LCC Programme


Variation among media has effects on the design as well as the use of texts and communication systems (production, including editing; reception; post-processing, including further use and translation). These effects can be described and explained by properties of the genre knowledge of language users. Of particular interest today is the developing genre knowledge of new forms of communication, including video-conferencing, skyping, e-mailing, chatting, blogging, internet searching, direct computer communication in the form of dialogues (Natural Language Interfaces), filling in questionnaires on sites, writing documents for publication on the internet or for computer-supported live presentations, distance learning, etc.


The LCC programme produces and employs expertise about documents and systems of communication for the study as well as design of different forms of communication, with a special focus on Computer Mediated Communication (CMC). Correspondences and differences between CMC and other types of communication are described and explained in order to be applied in digital document and system design. Special attention is paid in this programme to two aspects: effectiveness and international context. Decisions about media choice and document and system design are fundamental to effective communication, as are adequate performance in native or foreign languages in the international context that modern language users (people as well as computer systems) in the Netherlands increasingly find themselves in (whether these languages are Dutch or English or another language). These are two factors which clearly affect the well-being of new media users in communication, including their communicative confidence, politeness, style, and control.

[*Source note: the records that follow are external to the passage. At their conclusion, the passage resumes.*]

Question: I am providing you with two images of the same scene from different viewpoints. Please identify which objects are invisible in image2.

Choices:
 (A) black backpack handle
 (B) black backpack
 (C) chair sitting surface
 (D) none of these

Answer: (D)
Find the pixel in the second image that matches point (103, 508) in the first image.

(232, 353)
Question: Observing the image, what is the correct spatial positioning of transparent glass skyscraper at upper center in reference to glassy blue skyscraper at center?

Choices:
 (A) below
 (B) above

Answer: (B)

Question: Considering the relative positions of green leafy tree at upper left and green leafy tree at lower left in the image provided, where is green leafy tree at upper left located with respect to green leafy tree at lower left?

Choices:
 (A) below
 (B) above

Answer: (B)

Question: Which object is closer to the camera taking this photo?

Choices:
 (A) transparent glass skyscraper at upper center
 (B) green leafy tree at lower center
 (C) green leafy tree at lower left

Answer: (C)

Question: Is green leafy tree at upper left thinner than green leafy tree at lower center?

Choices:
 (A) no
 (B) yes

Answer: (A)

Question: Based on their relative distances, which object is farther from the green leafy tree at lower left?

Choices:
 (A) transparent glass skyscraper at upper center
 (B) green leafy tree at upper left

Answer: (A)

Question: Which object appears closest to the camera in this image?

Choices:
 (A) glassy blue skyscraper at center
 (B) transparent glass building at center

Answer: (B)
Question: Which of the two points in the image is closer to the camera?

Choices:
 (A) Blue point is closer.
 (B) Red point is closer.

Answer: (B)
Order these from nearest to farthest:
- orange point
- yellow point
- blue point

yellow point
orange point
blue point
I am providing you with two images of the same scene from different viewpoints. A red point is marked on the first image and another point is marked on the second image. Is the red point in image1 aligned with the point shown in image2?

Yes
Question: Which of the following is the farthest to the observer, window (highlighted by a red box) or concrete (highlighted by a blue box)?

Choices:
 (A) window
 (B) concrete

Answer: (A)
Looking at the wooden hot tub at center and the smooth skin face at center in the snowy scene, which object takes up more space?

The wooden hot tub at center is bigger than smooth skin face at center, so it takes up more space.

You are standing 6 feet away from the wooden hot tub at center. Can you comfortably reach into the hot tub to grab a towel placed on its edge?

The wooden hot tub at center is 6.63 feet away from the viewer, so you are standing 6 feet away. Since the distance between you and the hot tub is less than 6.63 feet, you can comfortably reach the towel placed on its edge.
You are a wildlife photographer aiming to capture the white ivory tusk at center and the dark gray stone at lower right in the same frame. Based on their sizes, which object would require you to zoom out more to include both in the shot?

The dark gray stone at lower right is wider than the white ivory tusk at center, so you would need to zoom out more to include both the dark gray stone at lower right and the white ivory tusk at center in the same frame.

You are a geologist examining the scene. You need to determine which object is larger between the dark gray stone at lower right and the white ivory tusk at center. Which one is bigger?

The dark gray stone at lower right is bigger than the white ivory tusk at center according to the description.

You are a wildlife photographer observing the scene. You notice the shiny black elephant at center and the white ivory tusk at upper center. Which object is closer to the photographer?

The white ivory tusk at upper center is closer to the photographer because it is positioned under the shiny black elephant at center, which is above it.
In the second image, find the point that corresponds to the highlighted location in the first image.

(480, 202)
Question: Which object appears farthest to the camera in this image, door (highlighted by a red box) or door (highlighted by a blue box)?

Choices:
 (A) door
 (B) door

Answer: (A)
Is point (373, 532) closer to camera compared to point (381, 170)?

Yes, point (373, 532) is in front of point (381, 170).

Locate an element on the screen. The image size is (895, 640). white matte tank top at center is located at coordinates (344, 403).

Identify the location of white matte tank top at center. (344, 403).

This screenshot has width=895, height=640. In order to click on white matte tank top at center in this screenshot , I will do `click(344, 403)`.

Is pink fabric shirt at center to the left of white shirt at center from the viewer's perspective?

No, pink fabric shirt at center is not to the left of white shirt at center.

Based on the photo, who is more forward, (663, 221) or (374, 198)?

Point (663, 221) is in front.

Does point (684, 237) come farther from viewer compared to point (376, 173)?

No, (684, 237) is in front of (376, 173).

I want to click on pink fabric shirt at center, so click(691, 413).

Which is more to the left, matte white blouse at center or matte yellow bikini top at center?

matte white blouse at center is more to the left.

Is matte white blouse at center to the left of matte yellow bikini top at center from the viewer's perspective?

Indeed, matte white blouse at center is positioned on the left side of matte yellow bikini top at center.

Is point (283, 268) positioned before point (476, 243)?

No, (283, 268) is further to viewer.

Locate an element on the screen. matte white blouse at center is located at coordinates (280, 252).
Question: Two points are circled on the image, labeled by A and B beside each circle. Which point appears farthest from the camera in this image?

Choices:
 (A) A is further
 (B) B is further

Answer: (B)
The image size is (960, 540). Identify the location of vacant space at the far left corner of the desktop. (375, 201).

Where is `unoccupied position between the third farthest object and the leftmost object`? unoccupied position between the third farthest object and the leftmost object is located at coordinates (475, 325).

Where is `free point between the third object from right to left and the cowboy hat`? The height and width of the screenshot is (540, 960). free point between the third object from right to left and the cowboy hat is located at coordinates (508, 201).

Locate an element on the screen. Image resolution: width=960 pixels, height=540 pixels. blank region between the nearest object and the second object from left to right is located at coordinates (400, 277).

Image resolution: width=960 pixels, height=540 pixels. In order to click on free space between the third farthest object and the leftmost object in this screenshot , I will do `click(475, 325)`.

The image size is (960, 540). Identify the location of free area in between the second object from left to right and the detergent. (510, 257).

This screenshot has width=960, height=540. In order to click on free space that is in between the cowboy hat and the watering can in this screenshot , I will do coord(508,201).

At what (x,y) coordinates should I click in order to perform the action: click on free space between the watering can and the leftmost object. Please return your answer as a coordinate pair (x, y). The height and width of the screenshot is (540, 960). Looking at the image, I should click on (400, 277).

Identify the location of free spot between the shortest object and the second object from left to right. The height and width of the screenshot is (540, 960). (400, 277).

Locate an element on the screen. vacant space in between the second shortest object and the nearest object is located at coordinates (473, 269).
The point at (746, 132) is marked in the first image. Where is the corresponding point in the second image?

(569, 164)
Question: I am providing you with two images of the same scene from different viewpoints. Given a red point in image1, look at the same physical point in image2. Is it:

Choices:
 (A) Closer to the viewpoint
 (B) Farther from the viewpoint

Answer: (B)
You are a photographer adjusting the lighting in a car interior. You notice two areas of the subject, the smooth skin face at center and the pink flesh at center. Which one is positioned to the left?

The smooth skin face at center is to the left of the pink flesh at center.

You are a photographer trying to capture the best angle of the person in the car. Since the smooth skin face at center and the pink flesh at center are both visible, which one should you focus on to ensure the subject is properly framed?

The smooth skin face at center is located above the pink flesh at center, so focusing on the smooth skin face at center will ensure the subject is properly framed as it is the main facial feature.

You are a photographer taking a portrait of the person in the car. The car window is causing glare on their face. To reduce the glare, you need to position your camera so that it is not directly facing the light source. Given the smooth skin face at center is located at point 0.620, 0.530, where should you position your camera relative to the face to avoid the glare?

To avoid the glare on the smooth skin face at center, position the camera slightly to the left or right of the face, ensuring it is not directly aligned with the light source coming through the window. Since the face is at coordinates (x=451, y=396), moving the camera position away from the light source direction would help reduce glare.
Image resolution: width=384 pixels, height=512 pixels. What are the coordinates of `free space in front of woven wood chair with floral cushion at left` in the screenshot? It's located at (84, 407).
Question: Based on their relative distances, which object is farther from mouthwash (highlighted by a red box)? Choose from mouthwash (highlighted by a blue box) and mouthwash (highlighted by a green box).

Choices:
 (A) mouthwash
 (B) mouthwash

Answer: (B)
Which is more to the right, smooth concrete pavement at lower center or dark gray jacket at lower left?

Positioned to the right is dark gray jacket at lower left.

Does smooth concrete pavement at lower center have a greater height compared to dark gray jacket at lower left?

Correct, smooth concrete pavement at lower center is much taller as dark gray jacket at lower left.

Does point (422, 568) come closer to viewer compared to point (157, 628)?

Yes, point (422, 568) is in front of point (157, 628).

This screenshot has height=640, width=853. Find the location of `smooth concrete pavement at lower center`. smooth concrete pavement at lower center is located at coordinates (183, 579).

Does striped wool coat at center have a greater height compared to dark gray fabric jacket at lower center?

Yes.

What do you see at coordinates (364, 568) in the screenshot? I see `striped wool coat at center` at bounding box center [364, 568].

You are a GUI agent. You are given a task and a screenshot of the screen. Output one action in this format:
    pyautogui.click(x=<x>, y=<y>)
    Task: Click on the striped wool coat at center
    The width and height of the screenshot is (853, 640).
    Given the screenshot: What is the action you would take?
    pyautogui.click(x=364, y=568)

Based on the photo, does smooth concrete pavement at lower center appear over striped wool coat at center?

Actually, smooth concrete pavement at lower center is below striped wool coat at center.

For language use and multimodal communication, these media effects have long been described with reference to the broad differences between the traditionally dominant modalities of speech and writing. Current developments in media technologies have caused fundamental changes to the cognitive and communicative use and appreciation of various media, so that the contemporary study of language use and multimodal communication across media is breaking new grounds. As a result, the LCC focus programme has the following aim:


        • to describe and explain the properties of a wide range of documents and communication systems,
        • as well as their use in modern western languages,
        • in CMC in comparison with other media,
        • with reference to the genre knowledge of their users,
        • in order to validate novel theories of language use and effective communication,
        • as well as to apply the newly acquired knowledge in document design and system design
        • and in other aspects of professional communicative practice (advice, training, testing).


This aim leads to fundamental and applied research in a range of domains, including government and business, health and care, police and courtroom, education and science, literature and the arts, and journalism.


The methods of the LCC programme comprise a number of complementary approaches and techniques that are traditionally spread across various faculties: structural-functional linguistic and discourse analysis (Faculty of Arts),  computational modeling of communicative interaction (Faculty of Arts, Faculty of Computer Science), behavioral psycholinguistic and sociolinguistic analysis (Faculties of Psychology and of Social Sciences), and a series of computational methods and techniques (Faculty of Computer Science): (semi)automatic text analysis, including data mining, trend analysis, text classification, and text complexity measurements. Since the four main faculties participating in CAMeRA are the faculties of Arts, Psychology, Social Sciences, and Computer Science, the LCC programme is perfectly situated for generating advanced research on language and multimodal communication in the new media from an interdisciplinary and interfaculty perspective.


These aspirations place the LCC programme squarely within the developments described in the KNAW report ‘Samenspel in samenhang: Onderwijs en onderzoek in communicatie, media en informatie’ (Collaboration in context: Education and research in communication, media, and information). The report identifies the emergence of a complex new ‘cmi’ field in research and education, and advances a plea for the institutional integration and stimulation of cmi related research and teaching. It places special emphasis on the need for interdisciplinary collaboration. The LCC programme has been positioned in CAMeRA to make a substantial contribution to these developments.